EMERGING DIALOGUES IN ASSESSMENT

Enhancing Prior Learning Assessment Outcomes Through Integration of Artificial Intelligence: Getting Students the Credit They Have Earned
 
June 3, 2026
  • Andy Browne, Ph.D.
    Assistant Professor
    University of Tennessee Chattanooga

Abstract

Student success outcomes can improve through the inclusion of Prior Learning Assessment (PLA) or Credit for Prior Learning (CPL) in their college experience. Integrating artificial intelligence into the PLA process can assist instructors with assessing and identifying clear, articulable experiences that might reach the level of college credit. Following the integration of artificial intelligence (AI), additional opportunities were found to help maximize the amount of PLA credits earned.  With clear benefits for students, including artificial intelligence in the assessment process is an important consideration for future discussions. 

Introduction

Credit for prior learning (CPL), also known as Prior Learning Assessment (PLA), is a tool that allows students to receive college credit for their prior learning experiences. These experiences take place outside of the traditional academic classroom but can still be valuable and rise to the level of college credit (Colvin, 2012). As more contemporary learners make their way into the college landscape it is important to consider how they can be best served. Beyond credit recognition, CPL has been shown to improve levels of student persistence in their studies and graduation rates among other benefits (Rust & Ikard, 2016). The award of credit for prior learning also provides the student with a win, demonstrating the importance of their work and life experiences.

Beyond the recognition for students’ previous experiences, the awarding of CPL speeds the progression of degree achievement in many cases.
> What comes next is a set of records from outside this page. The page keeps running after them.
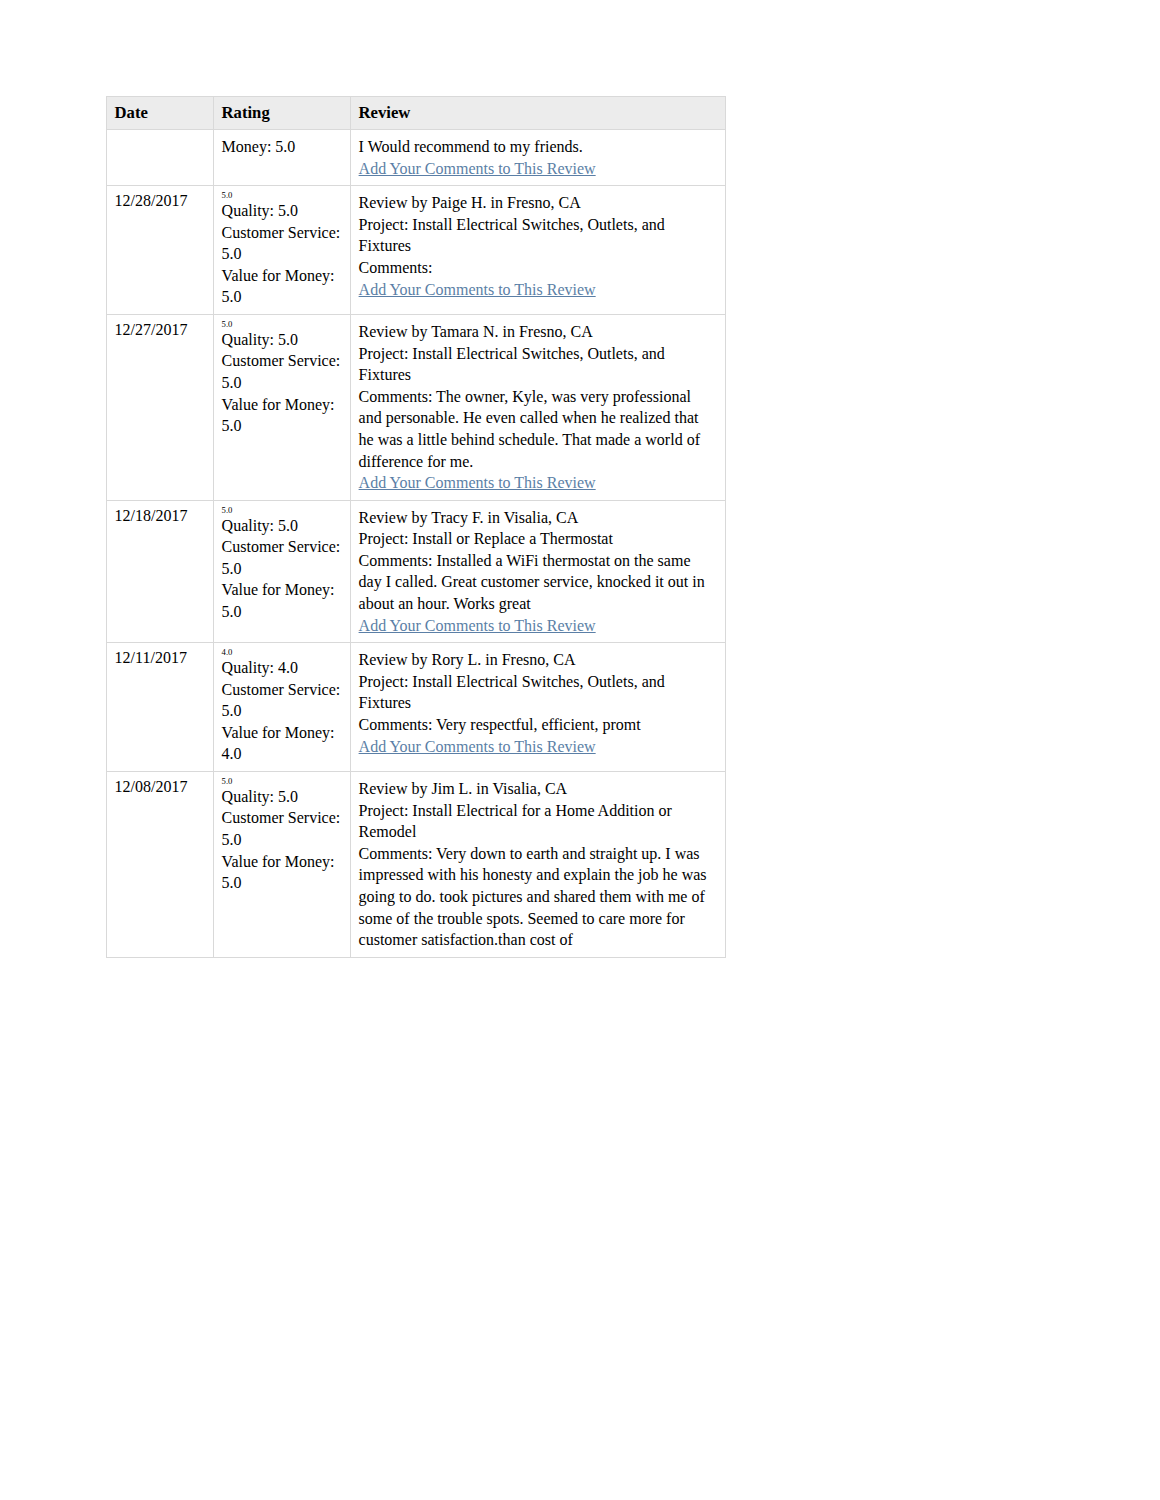| Date | Rating | Review |
| --- | --- | --- |
| | Money: 5.0 | I Would recommend to my friends. Add Your Comments to This Review |
| 12/28/2017 | 5.0 Quality: 5.0 Customer Service: 5.0 Value for Money: 5.0 | Review by Paige H. in Fresno, CA Project: Install Electrical Switches, Outlets, and Fixtures Comments: Add Your Comments to This Review |
| 12/27/2017 | 5.0 Quality: 5.0 Customer Service: 5.0 Value for Money: 5.0 | Review by Tamara N. in Fresno, CA Project: Install Electrical Switches, Outlets, and Fixtures Comments: The owner, Kyle, was very professional and personable. He even called when he realized that he was a little behind schedule. That made a world of difference for me. Add Your Comments to This Review |
| 12/18/2017 | 5.0 Quality: 5.0 Customer Service: 5.0 Value for Money: 5.0 | Review by Tracy F. in Visalia, CA Project: Install or Replace a Thermostat Comments: Installed a WiFi thermostat on the same day I called. Great customer service, knocked it out in about an hour. Works great Add Your Comments to This Review |
| 12/11/2017 | 4.0 Quality: 4.0 Customer Service: 5.0 Value for Money: 4.0 | Review by Rory L. in Fresno, CA Project: Install Electrical Switches, Outlets, and Fixtures Comments: Very respectful, efficient, promt Add Your Comments to This Review |
| 12/08/2017 | 5.0 Quality: 5.0 Customer Service: 5.0 Value for Money: 5.0 | Review by Jim L. in Visalia, CA Project: Install Electrical for a Home Addition or Remodel Comments: Very down to earth and straight up. I was impressed with his honesty and explain the job he was going to do. took pictures and shared them with me of some of the trouble spots. Seemed to care more for customer satisfaction.than cost of |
Students who were awarded 12 or more credit hours through PLA are estimated to save 9 to 14 months of time as they complete their degree (Klein-Collins et al., 2020). Additionally, those same students saved up to $10,200 in tuition and fees (Klein-Collins et al., 2020). Through better outcomes in student persistence, faster progression, and reduced costs, students can be more successful in their degree pursuits, making CPL an important consideration for higher education.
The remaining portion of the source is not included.